Now, let me give an illustration of the wisdom of this. When people fight wars, I trust them if the reason for which they fight a war is to expropriate somebody else’s possessions and women, because they will fight a merciful war. They will not destroy the possessions and the women that they want to capture. They want to enjoy them, and that’s a war based on simple, ordinary, everyday human greed. The most awful wars that are waged are the wars waged for moral principles. “You are a lousy Communist. You have a philosophy that is destructive to religion and to everything that we love, and value, and reverence. And therefore, we will exterminate you to the last man unless you surrender unconditionally.” Such wars are ruthless beyond belief. We can blow up whole cities, wipe people out, because we are “not greedy, we are righteous.” That is why the goody-goodies are the thieves of virtue. If you are going to do something evil, do it for a plain, honest, selfish motive. Don’t do it in the name of God—because if you do, it turns you into a monster who is no longer human; a sadist, a pure destroyer."
Posted by: Ron E. | January 19, 2022 at 09:00 PM
I reckon that many of us might be a Taoist. Look up "You Might Be a Taoist". I quote a few lines below: -
If you see yourself as just another part of the natural world, like a bird, or a rock, or a stream... you might be a Taoist.
If you're content with the fact that you're not a supernatural being, that when you die the chemical reaction sustaining your life ends and your atoms return to the universe.
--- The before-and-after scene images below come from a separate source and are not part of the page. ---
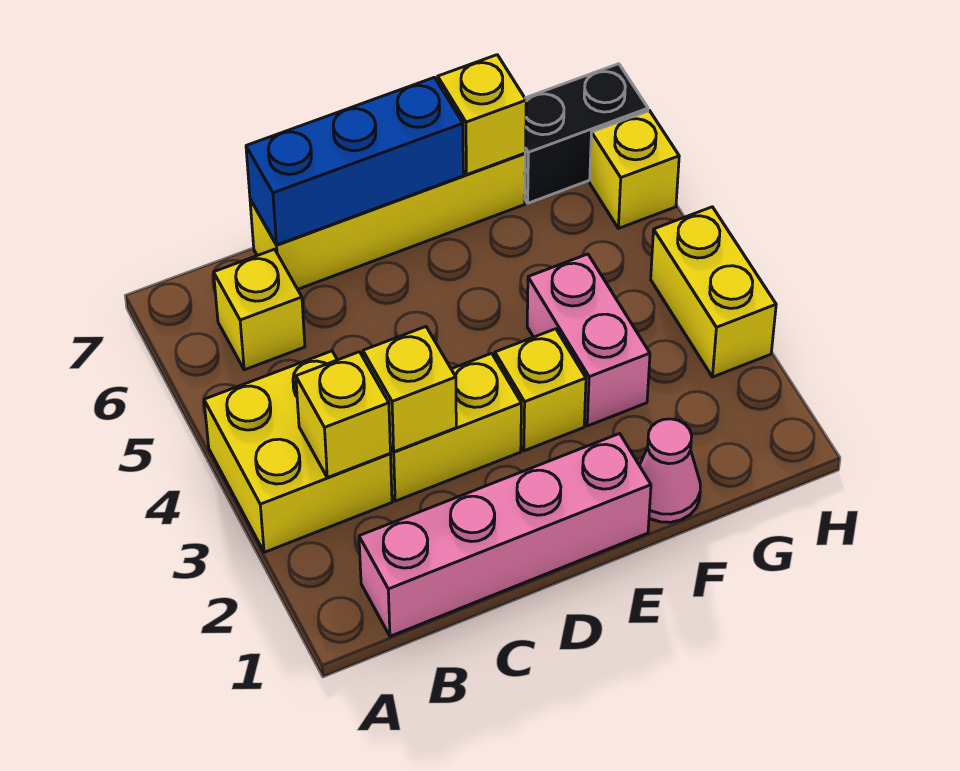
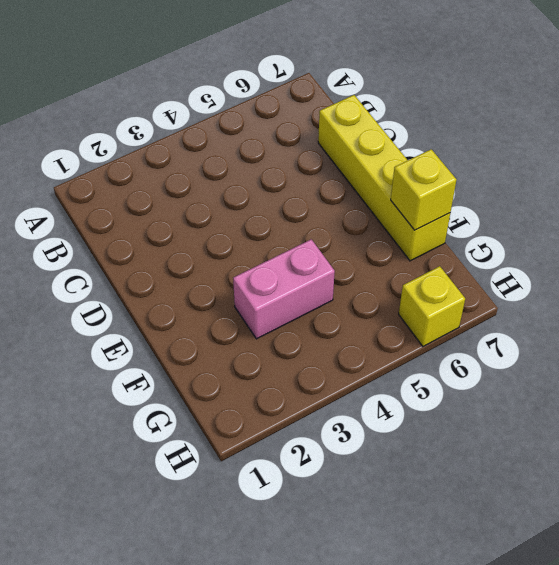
none -> yellow 2x2 brick [204,351,392,552]
none -> pink 1x4 brick [359,434,651,636]
none -> yellow 1x1 brick [214,249,305,370]

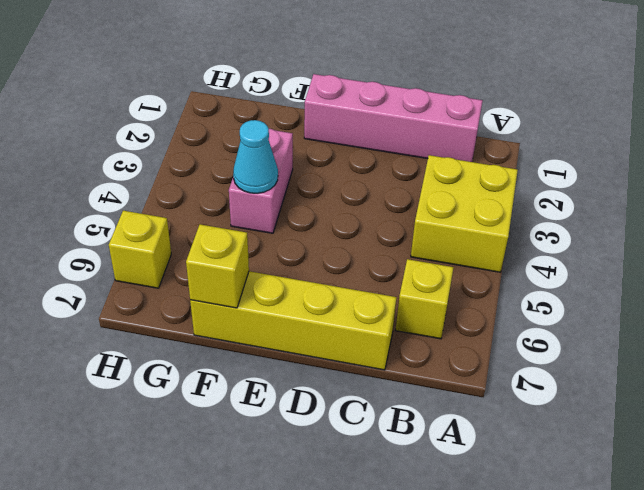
cyan 1x1 cone [233,120,278,193] -> none
none -> yellow 1x2 brick [390,353,521,501]
none -> yellow 1x1 brick [495,329,586,451]
none -> pink 1x1 cone [640,419,700,522]

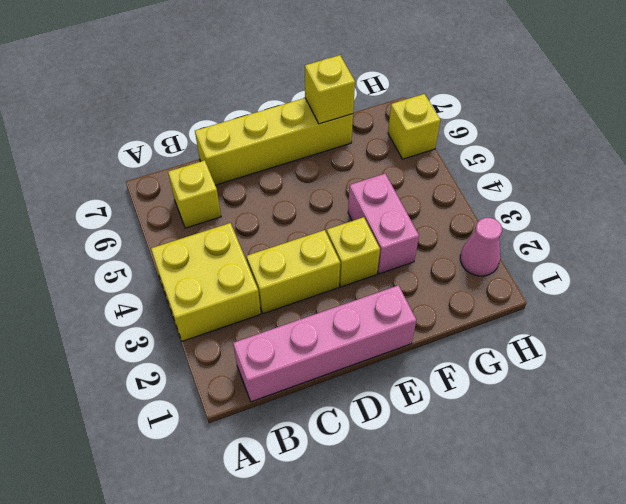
pink 1x1 cone [460,218,502,276] -> pink 1x1 cone moved to [640,419,700,522]
none -> black 1x2 brick [525,64,648,203]
none -> yellow 1x2 brick [651,207,776,377]
none -> yellow 1x1 brick [296,352,390,478]

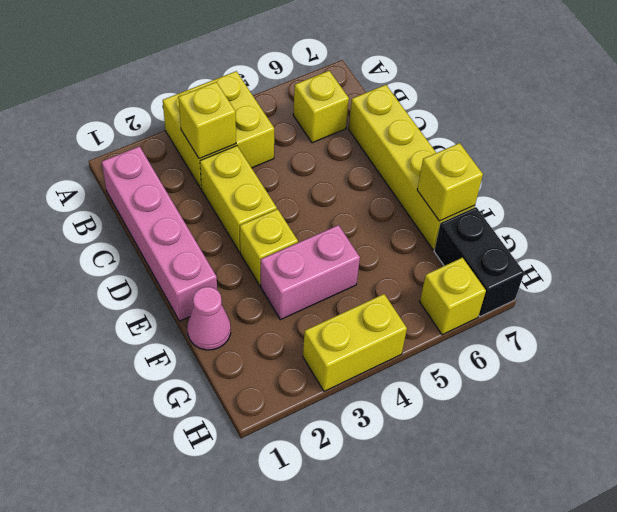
none -> yellow 1x1 brick [363,327,456,452]
none -> blue 1x3 brick [246,77,463,245]

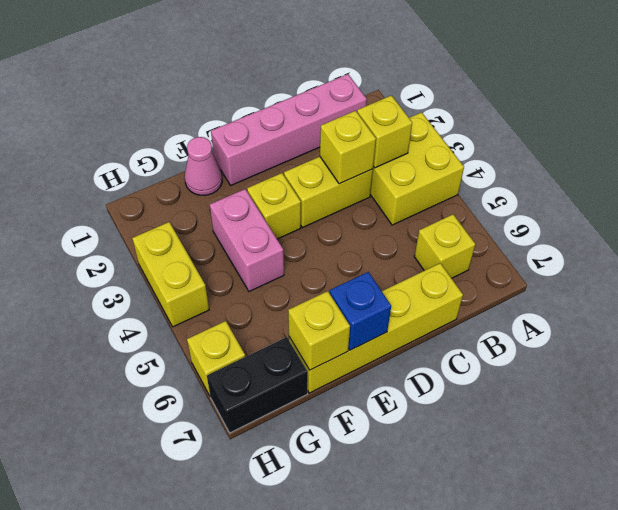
blue 1x1 brick [330,272,391,350] -> blue 1x3 brick [246,77,463,245]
In fact, if you believe that you never really were separate from the universe so there is no returning to do... you might be a Taoist.
If you don't believe that there's an all-powerful, all-knowing god who listens to everyone's prayers and responds to only those he deems worthy... you might be a Taoist.
And so on.
Posted by: Ron E. | January 19, 2022 at 09:15 PM
@ Tendzin [ If you don't believe that there's an all-powerful, all-knowing god who listens to everyone's prayers and responds to only those he deems worthy... you might be a Taoist. ]
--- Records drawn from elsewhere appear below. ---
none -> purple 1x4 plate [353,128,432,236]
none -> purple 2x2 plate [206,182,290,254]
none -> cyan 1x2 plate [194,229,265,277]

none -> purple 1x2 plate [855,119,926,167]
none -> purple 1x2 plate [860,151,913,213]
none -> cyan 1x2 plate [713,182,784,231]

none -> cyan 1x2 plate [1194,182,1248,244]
Why don a straitjacket for either belief... why not pursue
an inward path to see if truth can be revealed within. Or,
just remain agnostic while awaiting further evidence.
The alternative is to pay Taoist Club dues and always live
with a slight sliver of doubt. Lolling about in their clubs,
members wind up searching for ways to demonize any
competing notions... painting "God" as the capricious
Old Testament figure of myth for instance. Or conversely,
Taoists as alien, "godless", nature worshippers doomed
for eternity. Strawmen are so much fun to burn.
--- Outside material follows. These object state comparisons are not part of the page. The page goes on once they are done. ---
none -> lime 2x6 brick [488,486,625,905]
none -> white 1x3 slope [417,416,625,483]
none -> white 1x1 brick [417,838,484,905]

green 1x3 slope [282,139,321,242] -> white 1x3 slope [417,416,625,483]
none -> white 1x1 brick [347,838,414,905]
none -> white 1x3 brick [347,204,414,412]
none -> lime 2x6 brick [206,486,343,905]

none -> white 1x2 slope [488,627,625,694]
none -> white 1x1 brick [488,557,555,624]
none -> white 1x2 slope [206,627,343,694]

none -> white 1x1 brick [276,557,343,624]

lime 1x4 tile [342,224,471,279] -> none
"I refuse to join any club that would have me as a member."
--Grocho Marx
Posted by: Dungeness | January 19, 2022 at 11:02 PM
This from Watts’s quotes above rings true.
"This unknown self is more Us than I, connected to everything that is. Knowing that, you see that you never die, instead appearing in various forms."
And this from You Might be a Taoist: -
"If you think that people should spend less time worrying about the meaning of life and more time living it... you might be a Taoist."
And from Dungeness: - “ Why don a straitjacket for either belief... why not pursue an inward path to see if truth can be revealed within.”
A valid point, but how does one know who has and who has not.
Posted by: Ron E. | January 20, 2022 at 03:18 AM
@ Ron E. [ "Why don a straitjacket for either belief... why not pursue an inward path to see if truth can be revealed within.”
A valid point, but how does one know who has and who has not. ]
Call it woo, but in my opinion, if you ache for truth deeply enough,
intuition helps suss it out and you know.